Gib aus dem Text über Artur Brauner alles von „Der Vorwurf, den“ bis hinunter zu „sie nun eintreiben.“ wörtlich aus.

▶ [TEXTAUSZUG]
+===+

Geburtstag: Artur Brauner: Sein letztes Kapitel

Große Filme, Immobilien satt, ein West-Berliner durch und durch. Heute ist Artur "Atze" Brauner 89 - und hoch verschuldet

Der offene Brief vom 13.April, halbseitig als Anzeige im Tagesspiegel abgedruckt, las sich wie ein Hilferuf. Artur Brauner, Berliner Legende, Besitzer eines scheinbar unsinkbaren Immobilienvermögens, steht vor einem Berg von 60 Millionen Euro Schulden – und hat die Ursache für seine prekäre Lage in den turbokapitalistischen Umtrieben der Immobilienbanken ausgemacht. Inzwischen ist offenbar nicht einmal mehr sicher, ob der 89-Jährige sein Haus in der Koenigsallee in Grunewald halten kann. Aber er kämpft, wie er es sein Leben lang getan hat – und will sein wackelndes Imperium durch Gründung einer „Vereinigung zur Bekämpfung der Heuschreckenplage“ stabilisieren.

Der Vorwurf, den Brauner in seinem Brief an die Vorstände des Bankhauses Goldman-Sachs erhebt, lautet so: Das britische Unternehmen habe im Jahr 2005 Interesse an seinem gesamten Immobilienbestand gezeigt. Dies, so Brauner, sei jedoch nur ein Vorwand gewesen, um diese Häuser und ihre finanziellen Hintergründe bis ins Detail auszuforschen. Denn die Engländer kauften später nicht etwa die Immobilien, sondern die notleidenden Kredite, mit denen sie erworben worden waren, und das zu weniger als der Hälfte des Wertes, der sich auf 30 Millionen Euro plus inzwischen vier Millionen Euro Zinsen beläuft. Das alles wollen sie nun eintreiben.

+===+

Datensätze
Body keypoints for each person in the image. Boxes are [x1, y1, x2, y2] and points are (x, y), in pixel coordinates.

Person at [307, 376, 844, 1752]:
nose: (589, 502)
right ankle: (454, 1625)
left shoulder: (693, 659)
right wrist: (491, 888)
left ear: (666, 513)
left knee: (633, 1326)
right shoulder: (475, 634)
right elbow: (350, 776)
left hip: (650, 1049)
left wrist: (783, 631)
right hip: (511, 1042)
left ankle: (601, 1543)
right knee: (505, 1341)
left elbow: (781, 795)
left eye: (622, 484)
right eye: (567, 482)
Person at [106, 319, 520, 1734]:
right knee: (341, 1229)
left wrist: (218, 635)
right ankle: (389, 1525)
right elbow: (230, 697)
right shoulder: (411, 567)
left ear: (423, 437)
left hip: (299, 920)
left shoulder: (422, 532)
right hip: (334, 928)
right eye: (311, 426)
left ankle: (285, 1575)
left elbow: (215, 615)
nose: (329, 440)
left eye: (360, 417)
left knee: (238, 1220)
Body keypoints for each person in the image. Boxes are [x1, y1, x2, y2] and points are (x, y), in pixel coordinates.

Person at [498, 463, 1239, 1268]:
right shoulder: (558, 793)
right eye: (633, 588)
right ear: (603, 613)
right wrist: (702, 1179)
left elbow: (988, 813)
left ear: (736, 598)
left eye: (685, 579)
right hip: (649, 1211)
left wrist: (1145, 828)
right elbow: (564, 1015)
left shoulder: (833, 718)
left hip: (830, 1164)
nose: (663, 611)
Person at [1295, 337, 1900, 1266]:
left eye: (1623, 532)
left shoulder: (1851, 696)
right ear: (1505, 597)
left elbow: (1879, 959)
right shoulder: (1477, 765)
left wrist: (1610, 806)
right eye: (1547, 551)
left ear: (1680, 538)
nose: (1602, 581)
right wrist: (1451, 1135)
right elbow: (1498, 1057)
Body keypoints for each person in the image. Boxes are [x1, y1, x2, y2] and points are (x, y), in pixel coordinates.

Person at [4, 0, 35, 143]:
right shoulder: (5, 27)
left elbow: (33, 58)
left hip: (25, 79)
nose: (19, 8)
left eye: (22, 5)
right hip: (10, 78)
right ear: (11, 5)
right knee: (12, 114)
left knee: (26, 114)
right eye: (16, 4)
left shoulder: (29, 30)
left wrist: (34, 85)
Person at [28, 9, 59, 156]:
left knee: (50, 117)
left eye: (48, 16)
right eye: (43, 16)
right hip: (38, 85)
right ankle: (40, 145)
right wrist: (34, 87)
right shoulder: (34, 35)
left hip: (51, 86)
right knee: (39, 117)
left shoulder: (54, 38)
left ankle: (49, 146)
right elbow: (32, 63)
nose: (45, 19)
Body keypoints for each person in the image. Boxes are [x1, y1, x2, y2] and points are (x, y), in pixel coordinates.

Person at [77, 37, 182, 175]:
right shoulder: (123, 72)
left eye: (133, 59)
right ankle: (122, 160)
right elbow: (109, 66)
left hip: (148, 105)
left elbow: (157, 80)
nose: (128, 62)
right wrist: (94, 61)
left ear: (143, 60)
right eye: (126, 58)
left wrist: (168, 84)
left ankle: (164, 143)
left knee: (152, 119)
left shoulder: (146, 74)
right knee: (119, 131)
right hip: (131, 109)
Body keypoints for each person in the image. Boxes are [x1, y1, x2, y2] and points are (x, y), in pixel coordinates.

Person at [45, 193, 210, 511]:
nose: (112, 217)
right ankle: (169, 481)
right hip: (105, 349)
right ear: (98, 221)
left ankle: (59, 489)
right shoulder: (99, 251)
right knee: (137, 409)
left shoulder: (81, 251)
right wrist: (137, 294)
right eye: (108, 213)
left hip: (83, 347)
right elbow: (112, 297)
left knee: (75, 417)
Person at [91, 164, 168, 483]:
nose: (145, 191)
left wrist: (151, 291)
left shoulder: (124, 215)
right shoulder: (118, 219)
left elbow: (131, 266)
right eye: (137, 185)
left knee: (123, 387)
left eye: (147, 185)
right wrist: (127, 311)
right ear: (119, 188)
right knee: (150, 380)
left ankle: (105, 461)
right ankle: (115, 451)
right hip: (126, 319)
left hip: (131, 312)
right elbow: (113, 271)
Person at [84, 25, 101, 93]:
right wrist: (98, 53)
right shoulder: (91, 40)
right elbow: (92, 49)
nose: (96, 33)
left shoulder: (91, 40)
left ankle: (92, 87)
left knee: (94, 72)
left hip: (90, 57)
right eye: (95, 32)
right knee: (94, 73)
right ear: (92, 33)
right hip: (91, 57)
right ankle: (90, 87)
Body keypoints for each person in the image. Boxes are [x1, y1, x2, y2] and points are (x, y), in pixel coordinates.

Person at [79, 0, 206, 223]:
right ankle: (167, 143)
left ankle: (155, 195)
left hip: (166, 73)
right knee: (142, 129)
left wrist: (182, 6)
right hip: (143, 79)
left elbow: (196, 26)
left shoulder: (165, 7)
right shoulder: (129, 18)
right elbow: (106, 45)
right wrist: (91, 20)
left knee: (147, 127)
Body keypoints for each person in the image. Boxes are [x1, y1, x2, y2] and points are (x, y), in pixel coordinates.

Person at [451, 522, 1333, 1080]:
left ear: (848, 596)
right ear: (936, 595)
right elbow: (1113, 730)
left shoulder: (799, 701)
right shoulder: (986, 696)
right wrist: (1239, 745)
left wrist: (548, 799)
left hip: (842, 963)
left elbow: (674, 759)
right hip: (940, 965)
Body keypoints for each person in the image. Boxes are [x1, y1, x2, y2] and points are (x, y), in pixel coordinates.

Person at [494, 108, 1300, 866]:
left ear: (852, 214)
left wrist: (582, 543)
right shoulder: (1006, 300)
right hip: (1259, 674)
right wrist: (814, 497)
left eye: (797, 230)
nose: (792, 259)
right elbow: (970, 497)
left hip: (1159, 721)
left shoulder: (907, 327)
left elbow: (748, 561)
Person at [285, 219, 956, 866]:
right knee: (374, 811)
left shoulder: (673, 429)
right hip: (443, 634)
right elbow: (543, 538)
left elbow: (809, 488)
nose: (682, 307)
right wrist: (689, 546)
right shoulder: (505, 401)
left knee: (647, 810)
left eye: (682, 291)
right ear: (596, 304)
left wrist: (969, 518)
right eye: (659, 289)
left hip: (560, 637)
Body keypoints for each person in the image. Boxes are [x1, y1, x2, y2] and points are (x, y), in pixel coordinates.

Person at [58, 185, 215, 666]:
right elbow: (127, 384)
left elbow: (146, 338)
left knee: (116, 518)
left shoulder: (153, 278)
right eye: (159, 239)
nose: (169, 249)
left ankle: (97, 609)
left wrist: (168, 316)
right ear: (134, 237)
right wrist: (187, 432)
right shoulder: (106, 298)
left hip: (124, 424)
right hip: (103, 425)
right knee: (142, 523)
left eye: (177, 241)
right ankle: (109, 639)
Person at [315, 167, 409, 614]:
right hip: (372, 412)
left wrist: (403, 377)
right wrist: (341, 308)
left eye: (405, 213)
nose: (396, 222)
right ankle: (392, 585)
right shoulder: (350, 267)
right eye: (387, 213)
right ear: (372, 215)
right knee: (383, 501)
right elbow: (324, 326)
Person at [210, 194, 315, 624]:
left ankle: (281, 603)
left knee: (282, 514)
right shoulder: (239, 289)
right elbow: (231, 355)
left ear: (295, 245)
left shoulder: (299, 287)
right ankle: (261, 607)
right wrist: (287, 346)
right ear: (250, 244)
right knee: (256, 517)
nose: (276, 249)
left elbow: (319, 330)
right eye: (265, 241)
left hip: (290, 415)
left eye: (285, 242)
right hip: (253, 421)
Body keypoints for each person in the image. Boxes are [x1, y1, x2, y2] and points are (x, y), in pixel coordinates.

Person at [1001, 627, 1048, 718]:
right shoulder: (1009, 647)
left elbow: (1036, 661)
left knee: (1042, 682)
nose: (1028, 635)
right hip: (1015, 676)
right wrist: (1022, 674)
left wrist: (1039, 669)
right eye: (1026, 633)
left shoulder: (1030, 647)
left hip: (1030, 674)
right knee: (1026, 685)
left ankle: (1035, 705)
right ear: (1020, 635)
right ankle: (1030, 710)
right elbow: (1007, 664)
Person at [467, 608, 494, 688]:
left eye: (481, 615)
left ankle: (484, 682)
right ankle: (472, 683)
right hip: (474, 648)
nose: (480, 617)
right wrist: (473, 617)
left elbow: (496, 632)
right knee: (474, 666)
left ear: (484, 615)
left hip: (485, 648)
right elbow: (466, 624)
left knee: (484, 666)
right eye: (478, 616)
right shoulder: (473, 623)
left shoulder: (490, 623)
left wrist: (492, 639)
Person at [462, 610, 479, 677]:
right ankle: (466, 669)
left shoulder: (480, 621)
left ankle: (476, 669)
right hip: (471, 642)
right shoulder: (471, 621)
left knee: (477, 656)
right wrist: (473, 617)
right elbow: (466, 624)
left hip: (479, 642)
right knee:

+===+

▶ [ANTWORTFELD]
Der Vorwurf, den Brauner in seinem Brief an die Vorstände des Bankhauses Goldman-Sachs erhebt, lautet so: Das britische Unternehmen habe im Jahr 2005 Interesse an seinem gesamten Immobilienbestand gezeigt. Dies, so Brauner, sei jedoch nur ein Vorwand gewesen, um diese Häuser und ihre finanziellen Hintergründe bis ins Detail auszuforschen. Denn die Engländer kauften später nicht etwa die Immobilien, sondern die notleidenden Kredite, mit denen sie erworben worden waren, und das zu weniger als der Hälfte des Wertes, der sich auf 30 Millionen Euro plus inzwischen vier Millionen Euro Zinsen beläuft. Das alles wollen sie nun eintreiben.